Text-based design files
........
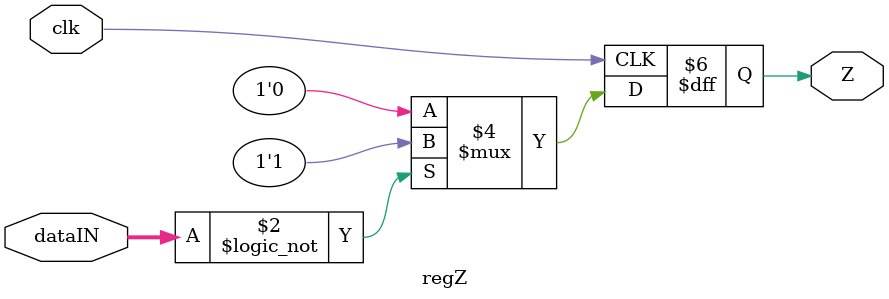
<source format=v>

module regZ
#(parameter dataWidth = 16)
(
input clk,
input [dataWidth-1:0] dataIN,
output reg Z
);

always@(negedge clk)
begin
if(dataIN==0)
	Z<=1;
else
	Z<=0;
end

endmodule
</source>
........
• [Your task]
Omit the pictures; set down each record exactly.

• [Written reply]
<source format=v>

module regZ
#(parameter dataWidth = 16)
(
input clk,
input [dataWidth-1:0] dataIN,
output reg Z
);

always@(negedge clk)
begin
if(dataIN==0)
	Z<=1;
else
	Z<=0;
end

endmodule
</source>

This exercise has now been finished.